The underlying principle

There's an argument that LLM context windows are getting so large that this doesn't matter anymore. Gemini 2.0 Pro has 2M tokens. Claude has 200K. Just throw everything in.

This argument has two problems.

Cost. Large context windows are expensive. 97,354 input tokens at claude-sonnet-4-6 is $0.29. At claude-opus-4-7 it's over $1.00. If your agent processes high volumes, you're paying a huge premium for compute you don't need.

Performance. LLMs degrade at extracting specific information from large, noisy contexts. The "lost in the middle" problem is well-documented — models struggle to attend to relevant content buried in long inputs. A clean, well-structured markdown document is easier for a model to reason about than raw extracted PDF text with page numbers, headers, and encoding artifacts embedded throughout.

The right mental model: every token your agent spends on file I/O is reasoning capacity it can't spend on your actual problem.

Getting started

Botverse is an MCP-native cloud API for file processing — video transcoding and document conversion, built for AI agents.

Sign up at botverse.cloud — $2.50 minimum top-up, no monthly fees
Document conversion: $0.05/job (md, html, docx, pdf, rst, txt, xlsx)
Video transcoding: $0.25/job base (mp4, webm, ProRes, mp3, gif)
Add the MCP server in Claude Desktop in 30 seconds: Smithery search "Botverse"
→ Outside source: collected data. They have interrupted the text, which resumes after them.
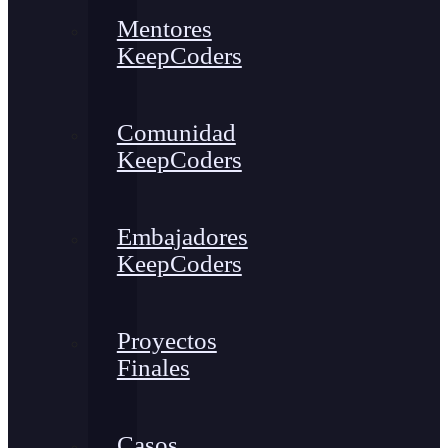
Mentores
KeepCoders
Comunidad
KeepCoders
Embajadores
KeepCoders
Proyectos
Finales
Casos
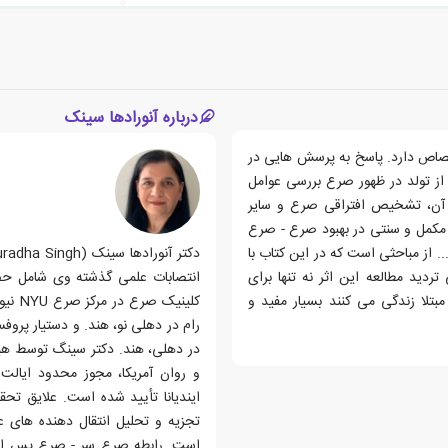
درباره آنورادها سینک
ت به صرع اختصاص دارد. پاسخ به پرسش هایی در
ز تولد در ظهور صرع بررسی عوامل
آن، تشخیص افتراقی صرع و سایر
مکمل و سنتی در بهبود صرع - صرع
. از مباحثی است که در این کتاب با
ردید مطالعه این اثر نه تنها برای
 مبتلا زندگی می کنند بسیار مفید و
کلینی
رام در دهلی نو، هند. و دستیار پروف
در دهلی، هند. دکتر سینگ توسط هیئ
و روان آمریکا، مجوز محدود ایالت
ایندیانا تأیید شده است. علایق تح
تجزیه و تحلیل انتقال دهنده های 
است. رابطه صرع سر - صرع پس از س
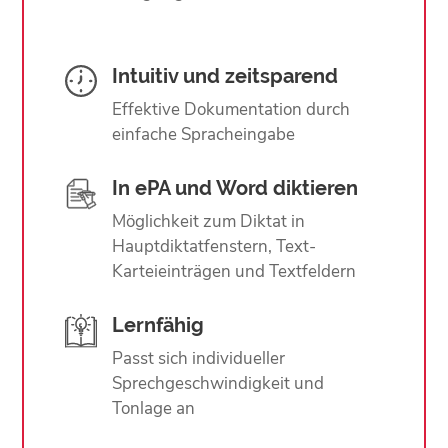
Intuitiv und zeitsparend
Effektive Dokumentation durch
einfache Spracheingabe
In ePA und Word diktieren
Möglichkeit zum Diktat in
Hauptdiktatfenstern, Text-
Karteieinträgen und Textfeldern
Lernfähig
Passt sich individueller
Sprechgeschwindigkeit und
Tonlage an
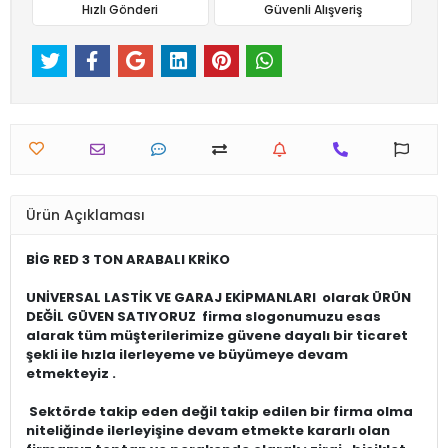
Hızlı Gönderi
Güvenli Alışveriş
Ürün Açıklaması
BİG RED 3 TON ARABALI KRİKO
UNİVERSAL LASTİK VE GARAJ EKİPMANLARI
olarak ÜRÜN
DEĞİL GÜVEN SATIYORUZ firma slogonumuzu esas
alarak tüm müşterilerimize güvene dayalı bir ticaret
şekli ile hızla ilerleyeme ve büyümeye devam
etmekteyiz .
Sektörde takip eden değil takip edilen bir firma olma
niteliğinde ilerleyişine devam etmekte kararlı olan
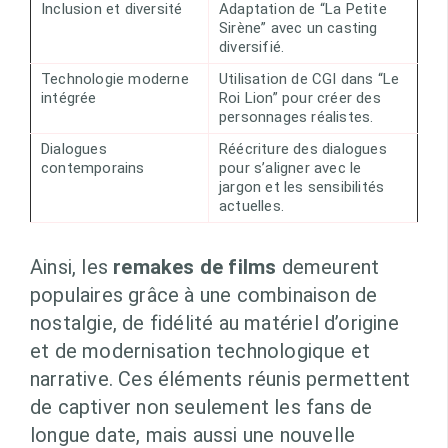
Inclusion et diversité
Adaptation de “La Petite
Sirène” avec un casting
diversifié.
Technologie moderne
Utilisation de CGI dans “Le
intégrée
Roi Lion” pour créer des
personnages réalistes.
Dialogues
Réécriture des dialogues
contemporains
pour s’aligner avec le
jargon et les sensibilités
actuelles.
Ainsi, les
remakes de films
demeurent
populaires grâce à une combinaison de
nostalgie, de fidélité au matériel d’origine
et de modernisation technologique et
narrative. Ces éléments réunis permettent
de captiver non seulement les fans de
longue date, mais aussi une nouvelle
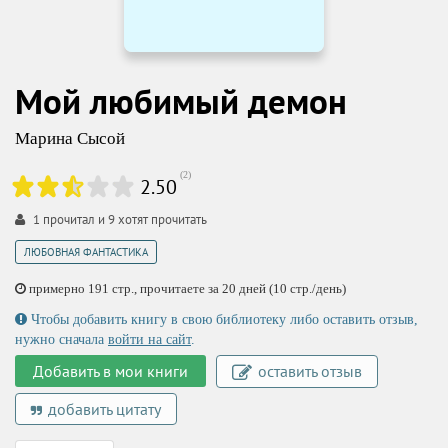
Мой любимый демон
Марина Сысой
(
2
)
2.50
1
прочитал и
9
хотят прочитать
ЛЮБОВНАЯ ФАНТАСТИКА
примерно 191 стр., прочитаете за 20 дней (10 стр./день)
Чтобы добавить книгу в свою библиотеку либо оставить отзыв,
нужно сначала
войти на сайт
.
Добавить в мои книги
оставить отзыв
добавить цитату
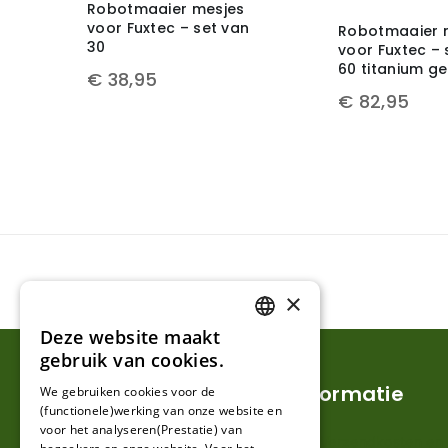
Robotmaaier mesjes
voor Fuxtec – set van
Robotmaaier 
30
voor Fuxtec – 
60 titanium g
€
38,95
€
82,95
×
Deze website maakt
DUTCH
gebruik van cookies.
FRENCH
Klantenservice
Informatie
We gebruiken cookies voor de
(functionele)werking van onze website en
GERMAN
voor het analyseren(Prestatie) van
Mijn account
Verzendkosten en l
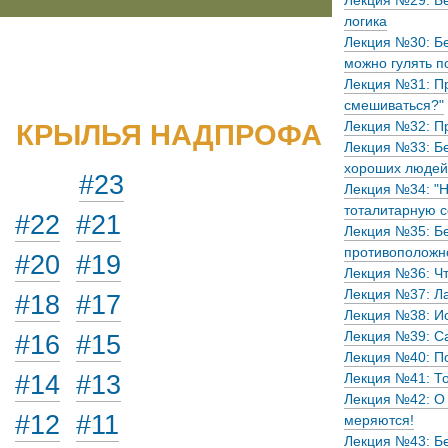
Лекция №29: Бе
логика
Лекция №30: Бе
можно гулять п
Лекция №31: П
смешиваться?"
КРЫЛЬЯ НАДПРОФА
Лекция №32: Пр
Лекция №33: Бе
хороших людей
#23
Лекция №34: "Н
тоталитарную с
#22
#21
Лекция №35: Бе
противоположно
#20
#19
Лекция №36: Чт
Лекция №37: Ла
#18
#17
Лекция №38: Ис
Лекция №39: Са
#16
#15
Лекция №40: П
#14
#13
Лекция №41: То
Лекция №42: О 
#12
#11
меряются!
Лекция №43: Бе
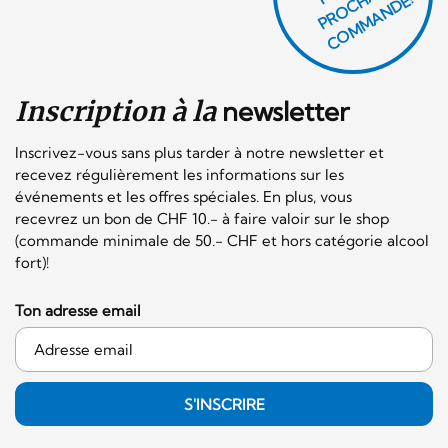
E
H
E!
Inscription à la
newsletter
Inscrivez-vous sans plus tarder à notre newsletter et
recevez régulièrement les informations sur les
événements et les offres spéciales. En plus, vous
recevrez un bon de CHF 10.- à faire valoir sur le shop
(commande minimale de 50.- CHF et hors catégorie alcool
fort)!
Ton adresse email
S'INSCRIRE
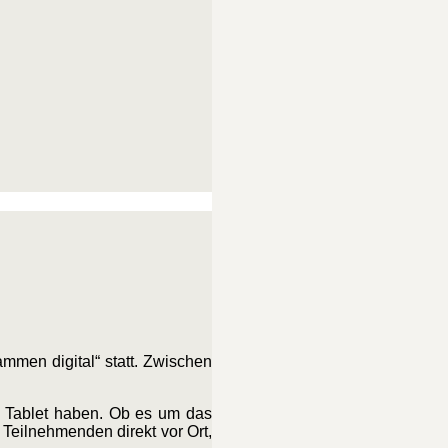
mmen digital“ statt. Zwischen
r Tablet haben. Ob es um das
Teilnehmenden direkt vor Ort,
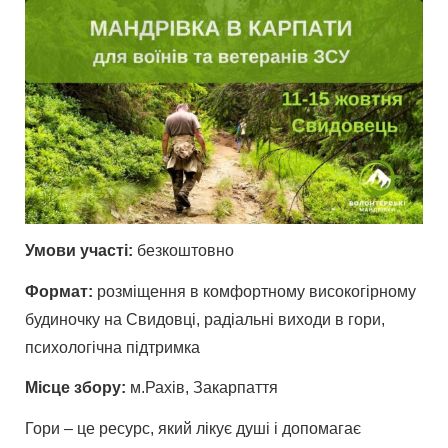
Умови участі:
безкоштовно
Формат:
розміщення в комфортному високогірному
будиночку на Свидовці, радіальні виходи в гори,
психологічна підтримка
Місце збору:
м.Рахів, Закарпаття
Гори – це ресурс, який лікує душі і допомагає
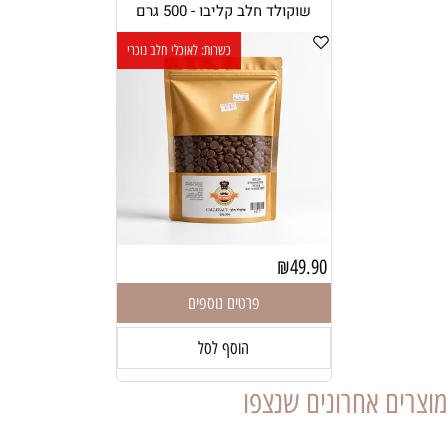
שוקולד חלב קליבו - 500 גרם
כשרות: לאוכלי חלב נוכרי
₪
49.90
פרטים נוספים
הוסף לסל
מוצרים אחרונים שנצפו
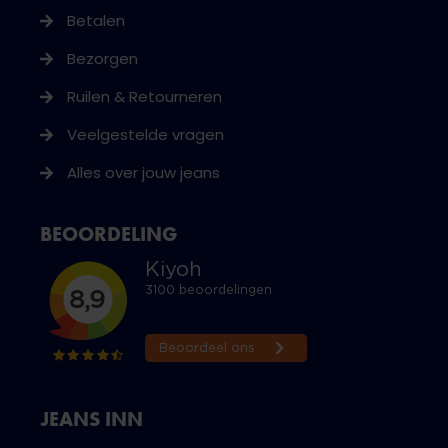
Betalen
Bezorgen
Ruilen & Retourneren
Veelgestelde vragen
Alles over jouw jeans
BEOORDELING
JEANS INN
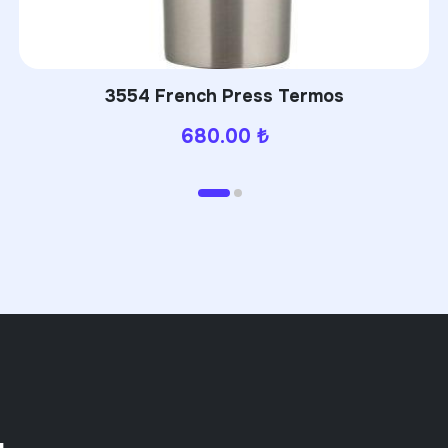
PWB-310 Powerbank
630.00
₺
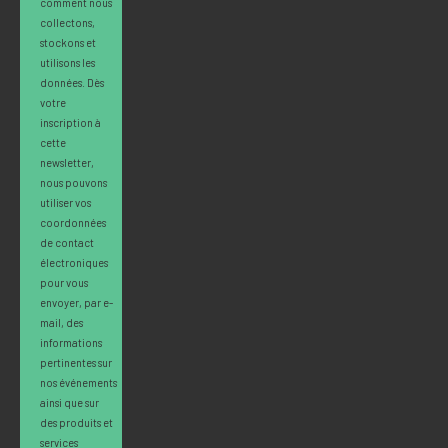
comment nous
collectons,
stockons et
utilisons les
données. Dès
votre
inscription à
cette
newsletter,
nous pouvons
utiliser vos
coordonnées
de contact
électroniques
pour vous
envoyer, par e-
mail, des
informations
pertinentes sur
nos événements
ainsi que sur
des produits et
services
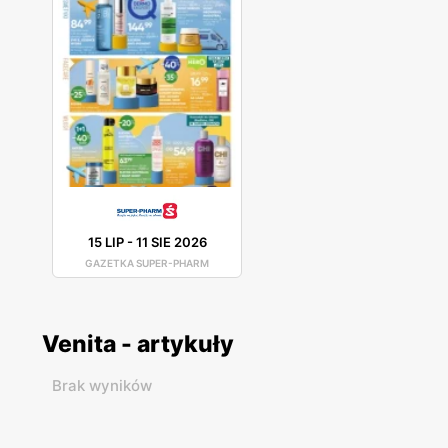
15 LIP
-
11 SIE 2026
GAZETKA SUPER-PHARM
Venita - artykuły
Brak wyników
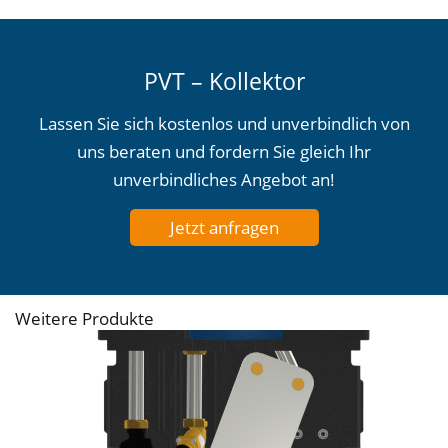
PVT – Kollektor
Lassen Sie sich kostenlos und unverbindlich von
uns beraten und fordern Sie gleich Ihr
unverbindliches Angebot an!
Jetzt anfragen
Weitere Produkte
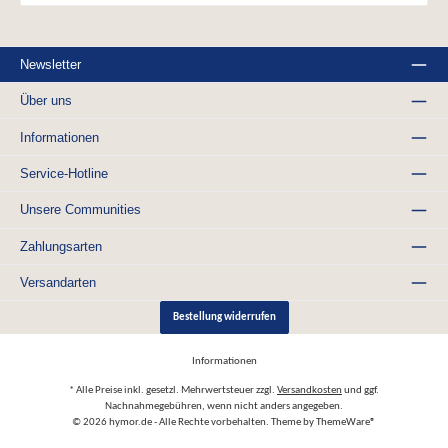
Flammkuchen ● Kreative Rezepte: Verwenden Sie den Käse in Börek, Kuchen,
oder als Kashkaval-Creme oder Dip ● Traditionelles Frühstück: Der Gazi
Kashkaval ist ein Klassiker für das orientalische Frühstück, kombiniert mit
Oliven, Tomaten, Eiern und Frischbrot Der Gazi Kashkaval ist die perfekte
Newsletter
Wahl für alle, die einen vielseitigen, geschmackvollen Käse suchen, der sich
hervorragend für mediterrane und orientalische Küche eignet. Ob in
Salaten, als Pizzabelag, oder als frittierter Käse – dieser halbfeste Schnittkäse
Über uns
wird Ihre Gerichte bereichern und für ein köstliches Geschmackserlebnis
sorgen. Probieren Sie diesen Klassiker und bringen Sie die Aromen des
Balkans und der Türkei in Ihre Küche! Nährwerte 100g enthalten
Informationen
durchschnittlich: Brennwert/Energie: 1341kj/320kcal Fett: 25g - davon
gesättigte Fettsäuren: 17g Kohlenhydrate: 0,5g - davon Zucker: 0,5g Eiweiß:
Service-Hotline
24g Salz: 2,5g
Unsere Communities
Zahlungsarten
Versandarten
Bestellung widerrufen
Informationen
* Alle Preise inkl. gesetzl. Mehrwertsteuer zzgl.
Versandkosten
und ggf.
Nachnahmegebühren, wenn nicht anders angegeben.
© 2026 hymor.de - Alle Rechte vorbehalten. Theme by
ThemeWare®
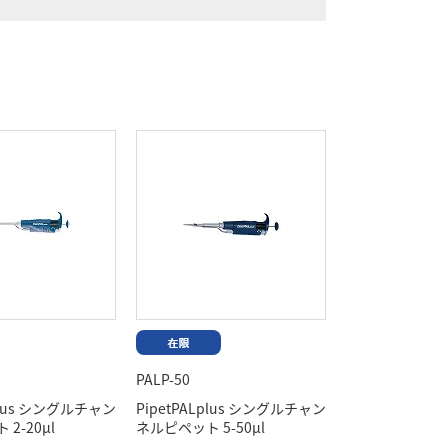
PALP-50
Lplus シングルチャン
PipetPALplus シングルチャン
2-20μl
ネルピペット 5-50μl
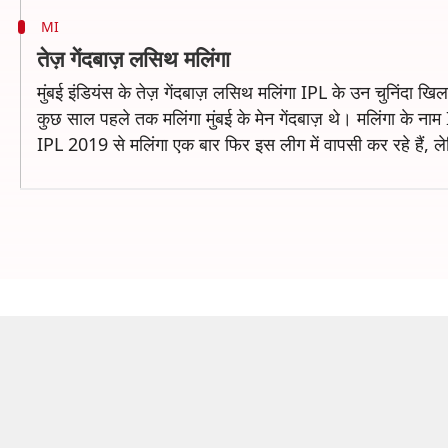
MI
तेज़ गेंदबाज़ लसिथ मलिंगा
मुंबई इंडियंस के तेज़ गेंदबाज़ लसिथ मलिंगा IPL के उन चुनिंदा खिलाड़
कुछ साल पहले तक मलिंगा मुंबई के मेन गेंदबाज़ थे। मलिंगा के नाम I
IPL 2019 से मलिंगा एक बार फिर इस लीग में वापसी कर रहे हैं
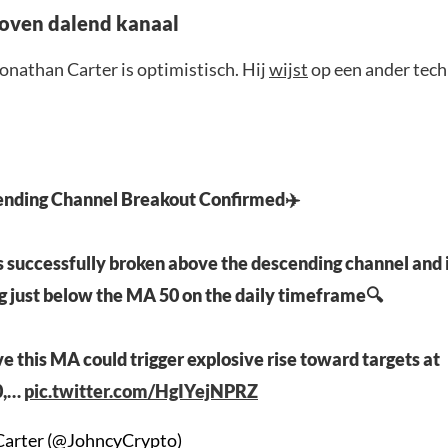
oven dalend kanaal
onathan Carter is optimistisch. Hij
wijst
op een ander tech
nding Channel Breakout Confirmed✈️
s successfully broken above the descending channel and i
g just below the MA 50 on the daily timeframe🔍
 this MA could trigger explosive rise toward targets at
0,…
pic.twitter.com/HgIYejNPRZ
Carter (@JohncyCrypto)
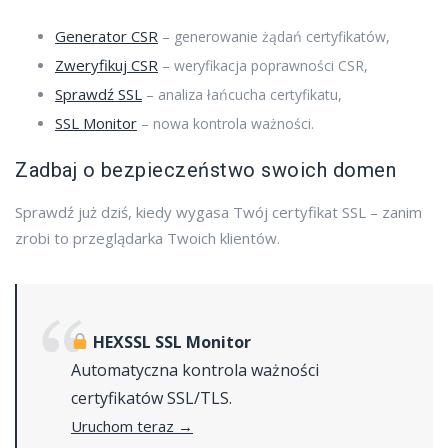
Generator CSR
– generowanie żądań certyfikatów,
Zweryfikuj CSR
– weryfikacja poprawności CSR,
Sprawdź SSL
– analiza łańcucha certyfikatu,
SSL Monitor
– nowa kontrola ważności.
Zadbaj o bezpieczeństwo swoich domen
Sprawdź już dziś, kiedy wygasa Twój certyfikat SSL – zanim
zrobi to przeglądarka Twoich klientów.
HEXSSL SSL Monitor
Automatyczna kontrola ważności
certyfikatów SSL/TLS.
Uruchom teraz →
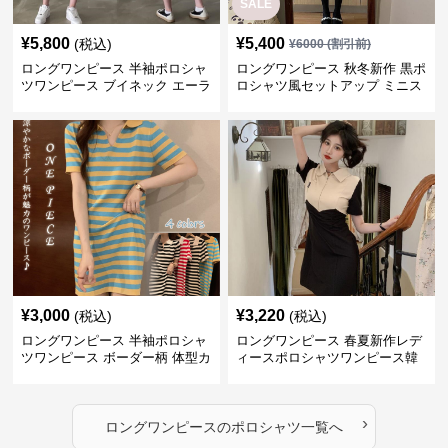
SALE
¥
5,800
¥
5,400
(税込)
¥
6000
(割引前)
ロングワンピース 半袖ポロシャ
ロングワンピース 秋冬新作 黒ポ
ツワンピース ブイネック エーラ
ロシャツ風セットアップ ミニス
イン ミドル丈
カート 白襟
¥
3,000
¥
3,220
(税込)
(税込)
ロングワンピース 半袖ポロシャ
ロングワンピース 春夏新作レデ
ツワンピース ボーダー柄 体型カ
ィースポロシャツワンピース韓
バー可愛いチュニック
国風高級感
›
ロングワンピース
の
ポロシャツ
一覧へ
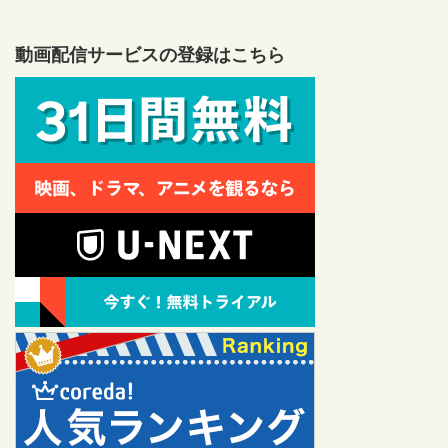
動画配信サービスの登録はこちら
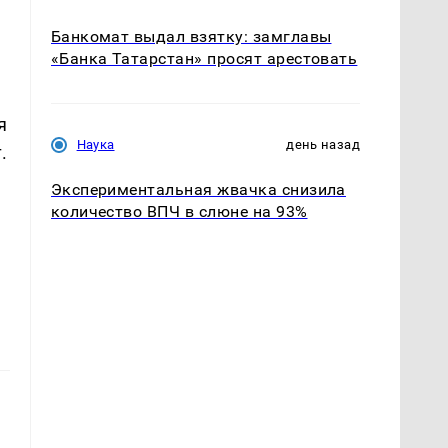
Банкомат выдал взятку: замглавы
«Банка Татарстан» просят арестовать
я
Наука
день назад
.
Экспериментальная жвачка снизила
количество ВПЧ в слюне на 93%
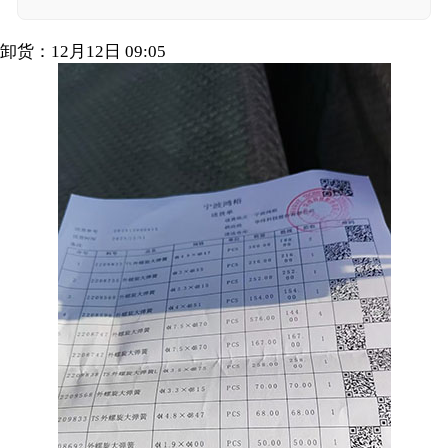
卸货：12月12日 09:05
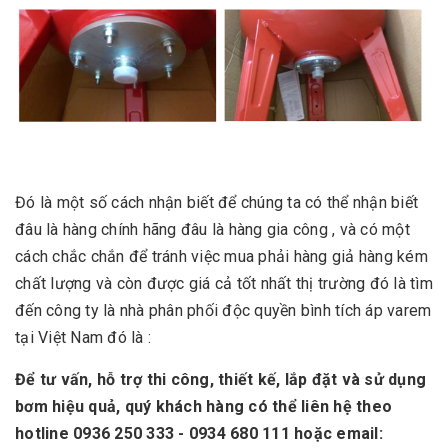
Đó là một số cách nhận biết để chúng ta có thể nhận biết
đâu là hàng chính hãng đâu là hàng gia công , và có một
cách chắc chắn để tránh việc mua phải hàng giả hàng kém
chất lượng và còn được giá cả tốt nhất thị trường đó là tìm
đến công ty là nhà phân phối độc quyền bình tích áp varem
tại Việt Nam đó là :
Để tư vấn, hỗ trợ thi công, thiết kế, lắp đặt và sử dụng
bơm hiệu quả, quý khách hàng có thể liên hệ theo
hotline 0936 250 333 - 0934 680 111 hoặc email:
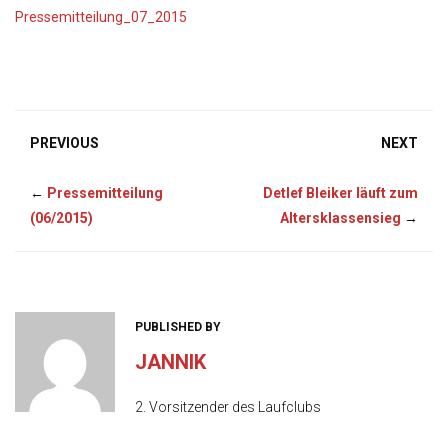
o
Pressemitteilung_07_2015
n
PREVIOUS
NEXT
←
Pressemitteilung
Detlef Bleiker läuft zum
(06/2015)
Altersklassensieg
→
PUBLISHED BY
JANNIK
2. Vorsitzender des Laufclubs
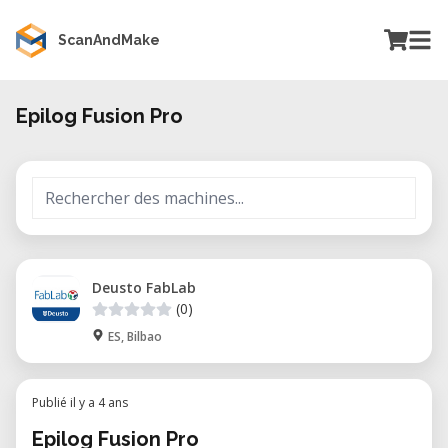
ScanAndMake
Epilog Fusion Pro
Deusto FabLab
(0)
ES, Bilbao
Publié il y a 4 ans
Epilog Fusion Pro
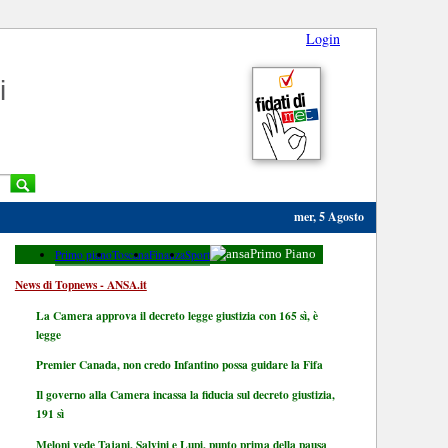
Login
i
mer, 5 Agosto
Primo piano
Toscana
Finanza
Sport
Primo Piano
News di Topnews - ANSA.it
La Camera approva il decreto legge giustizia con 165 sì, è
legge
Premier Canada, non credo Infantino possa guidare la Fifa
Il governo alla Camera incassa la fiducia sul decreto giustizia,
191 sì
Meloni vede Tajani, Salvini e Lupi, punto prima della pausa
The benchmark numbers in this article came from processing a 2MB research PDF in both modes using claude-sonnet-4-6. https://botverse.cloud/benchmark

Have a different approach to token-efficient file processing? I'd love to hear it in the comments.

Top comments (1)

Harjot Singh • May 31

The 2MB-PDF-to-exploding-token-count moment is the lesson everyone learns once and never forgets: dumping a whole document into context is the most expensive possible way to use it, and the cost is invisible until the bill (or the context-window error) shows up. The instinct to hand the agent the raw file feels right (give it everything, let it figure it out) but it's backwards, because the agent uses maybe 2% of those tokens to answer any given question and you paid for 100%. The fix is the boring discipline: extract and structure the PDF once (text, tables, sections), then retrieve only the chunks a question actually needs, so the model sees a few hundred relevant tokens instead of the whole megabyte. Parse-once-retrieve-little beats dump-it-all-every-time on both cost and answer quality, because the model also reasons better when it's not drowning in 2MB of mostly-irrelevant text. The PDF is data to be queried, not context to be inlined. That treat-the-doc-as-a-retrievable-source instinct is core to how I think about cost in Moonshift. Did you move to extraction-plus-retrieval after this, or try chunking the raw PDF directly into the prompt?